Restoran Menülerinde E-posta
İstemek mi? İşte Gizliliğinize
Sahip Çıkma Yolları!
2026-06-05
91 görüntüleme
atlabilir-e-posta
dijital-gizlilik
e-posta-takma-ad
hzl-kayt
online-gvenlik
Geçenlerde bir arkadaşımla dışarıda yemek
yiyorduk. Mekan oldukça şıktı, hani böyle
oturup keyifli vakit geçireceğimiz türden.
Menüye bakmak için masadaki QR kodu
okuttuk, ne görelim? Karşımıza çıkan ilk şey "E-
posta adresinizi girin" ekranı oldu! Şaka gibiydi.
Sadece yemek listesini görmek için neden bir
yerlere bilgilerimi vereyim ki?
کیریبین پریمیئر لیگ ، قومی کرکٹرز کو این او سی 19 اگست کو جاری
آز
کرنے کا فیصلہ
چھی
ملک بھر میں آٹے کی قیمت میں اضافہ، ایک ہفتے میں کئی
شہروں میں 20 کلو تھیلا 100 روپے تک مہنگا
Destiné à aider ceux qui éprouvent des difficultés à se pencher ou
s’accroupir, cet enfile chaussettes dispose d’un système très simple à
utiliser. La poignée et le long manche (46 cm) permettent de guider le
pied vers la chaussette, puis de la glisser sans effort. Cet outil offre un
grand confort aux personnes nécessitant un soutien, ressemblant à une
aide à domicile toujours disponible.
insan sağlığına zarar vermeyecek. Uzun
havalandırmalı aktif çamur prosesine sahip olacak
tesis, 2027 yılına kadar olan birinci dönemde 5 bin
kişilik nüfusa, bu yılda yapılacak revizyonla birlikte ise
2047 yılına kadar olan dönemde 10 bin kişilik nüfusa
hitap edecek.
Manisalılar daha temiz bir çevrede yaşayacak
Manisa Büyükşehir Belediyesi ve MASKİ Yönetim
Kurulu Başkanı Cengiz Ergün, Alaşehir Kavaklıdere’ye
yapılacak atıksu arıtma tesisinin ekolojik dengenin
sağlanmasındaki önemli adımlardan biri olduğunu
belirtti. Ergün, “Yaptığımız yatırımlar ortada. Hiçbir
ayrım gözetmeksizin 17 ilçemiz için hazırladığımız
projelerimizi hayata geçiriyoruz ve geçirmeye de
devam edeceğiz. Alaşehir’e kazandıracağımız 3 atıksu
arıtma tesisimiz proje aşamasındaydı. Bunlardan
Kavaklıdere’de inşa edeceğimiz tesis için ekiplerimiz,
**********
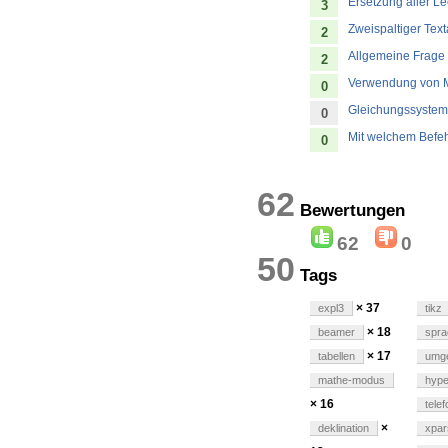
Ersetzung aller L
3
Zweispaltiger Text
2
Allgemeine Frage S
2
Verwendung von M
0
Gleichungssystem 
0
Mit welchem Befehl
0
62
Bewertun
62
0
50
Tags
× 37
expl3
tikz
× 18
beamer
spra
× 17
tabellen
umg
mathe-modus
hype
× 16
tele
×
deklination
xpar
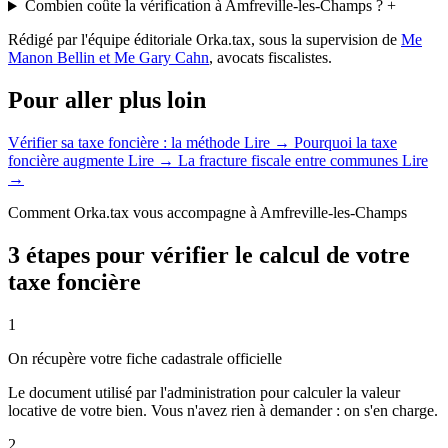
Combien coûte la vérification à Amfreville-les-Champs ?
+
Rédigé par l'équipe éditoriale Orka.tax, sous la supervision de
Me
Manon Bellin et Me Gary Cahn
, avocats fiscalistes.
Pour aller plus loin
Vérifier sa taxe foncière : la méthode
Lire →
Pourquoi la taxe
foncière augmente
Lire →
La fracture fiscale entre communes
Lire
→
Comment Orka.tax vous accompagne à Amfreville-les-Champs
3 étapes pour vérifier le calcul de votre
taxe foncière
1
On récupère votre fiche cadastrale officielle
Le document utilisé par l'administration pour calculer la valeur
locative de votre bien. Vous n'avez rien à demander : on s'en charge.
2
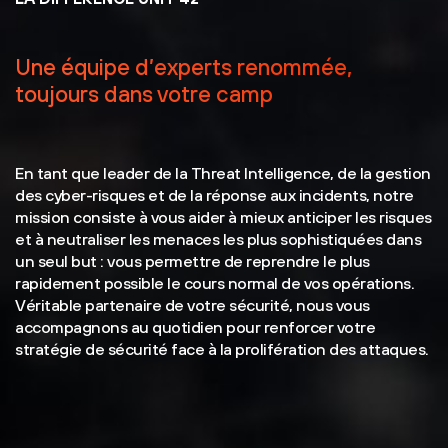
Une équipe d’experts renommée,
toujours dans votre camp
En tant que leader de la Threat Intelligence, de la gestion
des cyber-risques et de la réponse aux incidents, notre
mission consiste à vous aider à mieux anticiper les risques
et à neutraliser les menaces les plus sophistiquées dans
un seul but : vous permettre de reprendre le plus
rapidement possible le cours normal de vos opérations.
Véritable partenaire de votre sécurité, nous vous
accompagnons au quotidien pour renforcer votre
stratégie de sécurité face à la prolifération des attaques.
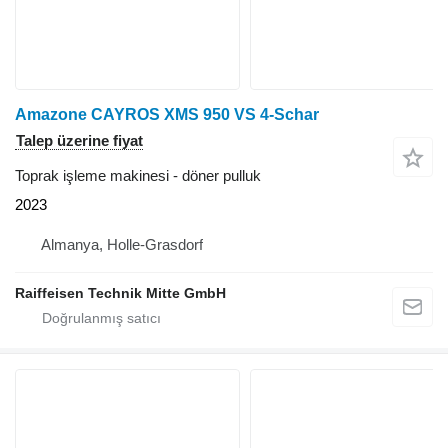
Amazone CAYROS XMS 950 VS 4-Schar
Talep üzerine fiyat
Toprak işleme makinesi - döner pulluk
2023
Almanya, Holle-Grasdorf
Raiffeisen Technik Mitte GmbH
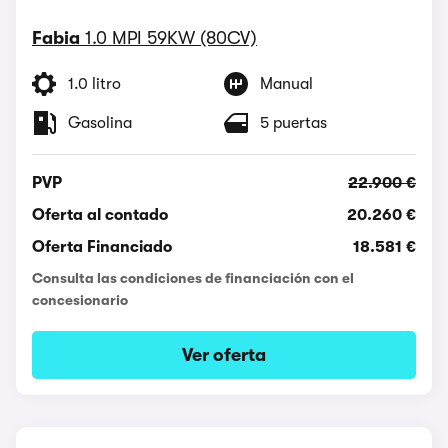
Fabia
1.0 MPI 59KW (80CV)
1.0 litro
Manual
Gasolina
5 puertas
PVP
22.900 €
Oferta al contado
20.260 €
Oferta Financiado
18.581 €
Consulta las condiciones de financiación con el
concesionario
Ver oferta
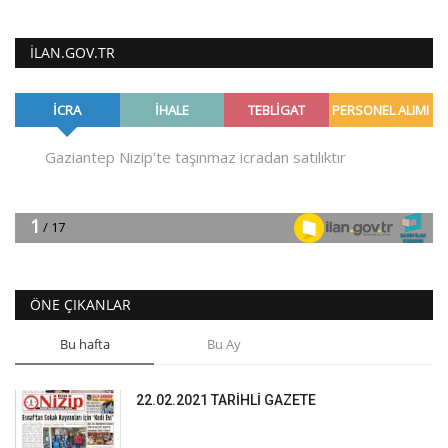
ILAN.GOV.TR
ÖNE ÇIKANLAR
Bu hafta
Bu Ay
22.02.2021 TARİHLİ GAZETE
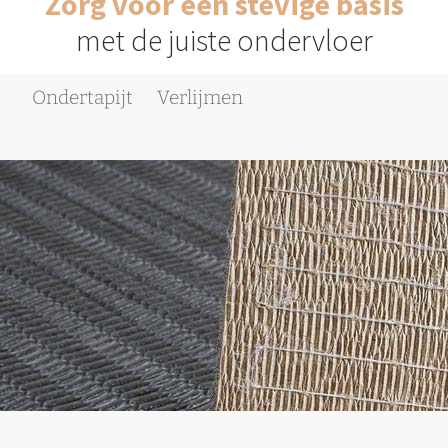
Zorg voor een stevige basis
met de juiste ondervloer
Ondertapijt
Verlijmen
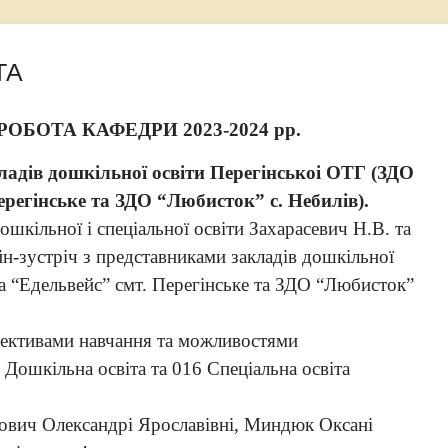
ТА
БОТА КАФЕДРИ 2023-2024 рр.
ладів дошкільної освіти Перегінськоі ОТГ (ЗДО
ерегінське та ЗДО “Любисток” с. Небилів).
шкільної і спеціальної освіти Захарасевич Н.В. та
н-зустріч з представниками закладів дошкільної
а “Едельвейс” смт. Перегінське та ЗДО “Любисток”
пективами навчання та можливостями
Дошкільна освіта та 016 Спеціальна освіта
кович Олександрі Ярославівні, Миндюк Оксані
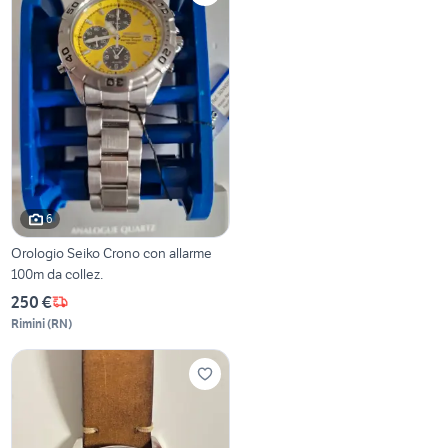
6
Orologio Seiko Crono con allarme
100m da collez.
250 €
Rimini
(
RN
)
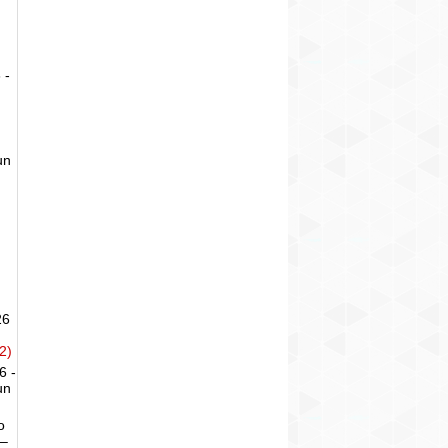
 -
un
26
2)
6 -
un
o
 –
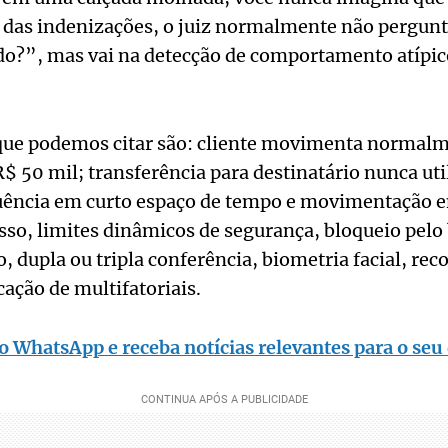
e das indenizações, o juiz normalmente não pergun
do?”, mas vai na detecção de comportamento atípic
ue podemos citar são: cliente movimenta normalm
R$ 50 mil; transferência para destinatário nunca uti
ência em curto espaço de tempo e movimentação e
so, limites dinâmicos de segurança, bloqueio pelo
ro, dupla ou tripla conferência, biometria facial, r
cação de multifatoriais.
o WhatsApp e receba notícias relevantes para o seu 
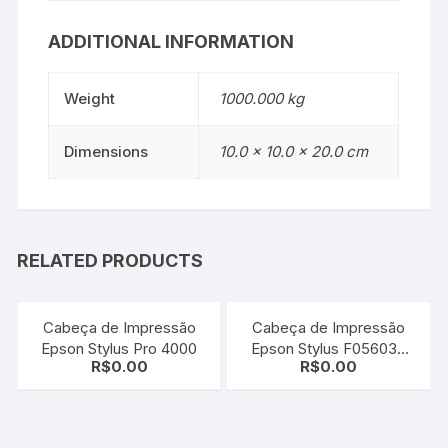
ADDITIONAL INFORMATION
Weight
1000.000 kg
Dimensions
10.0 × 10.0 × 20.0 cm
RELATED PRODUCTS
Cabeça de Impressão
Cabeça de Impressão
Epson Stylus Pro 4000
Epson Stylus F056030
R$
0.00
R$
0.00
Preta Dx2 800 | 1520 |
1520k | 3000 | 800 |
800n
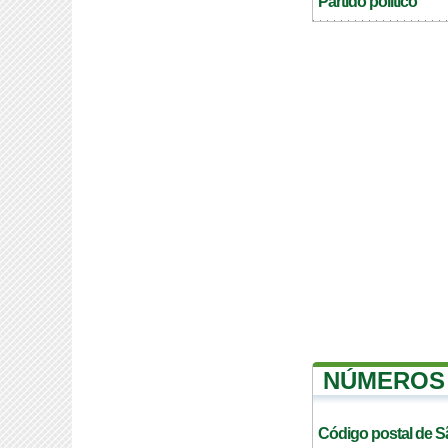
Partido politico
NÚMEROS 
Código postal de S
**********
#### [Brief]
What are the lines above from the one with "пективами навчання та можливостями" to the one with "Código postal de S", both included? Reproduce them exactly, without pictures.

#### [Exercise output]
пективами навчання та можливостями
Дошкільна освіта та 016 Спеціальна освіта
кович Олександрі Ярославівні, Миндюк Оксані
6
Orologio Seiko Crono con allarme
100m da collez.
250 €
Rimini
(
RN
)
 -
un
26
2)
6 -
un
o
 –
e das indenizações, o juiz normalmente não pergun
do?”, mas vai na detecção de comportamento atípic
ue podemos citar são: cliente movimenta normalm
R$ 50 mil; transferência para destinatário nunca uti
ência em curto espaço de tempo e movimentação e
so, limites dinâmicos de segurança, bloqueio pelo
ro, dupla ou tripla conferência, biometria facial, r
cação de multifatoriais.
o WhatsApp e receba notícias relevantes para o seu 
ADDITIONAL INFORMATION
Weight
1000.000 kg
Dimensions
10.0 × 10.0 × 20.0 cm
RELATED PRODUCTS
Cabeça de Impressão
Cabeça de Impressão
Epson Stylus Pro 4000
Epson Stylus F056030
R$
0.00
R$
0.00
Preta Dx2 800 | 1520 |
1520k | 3000 | 800 |
800n
Partido politico
NÚMEROS 
Código postal de S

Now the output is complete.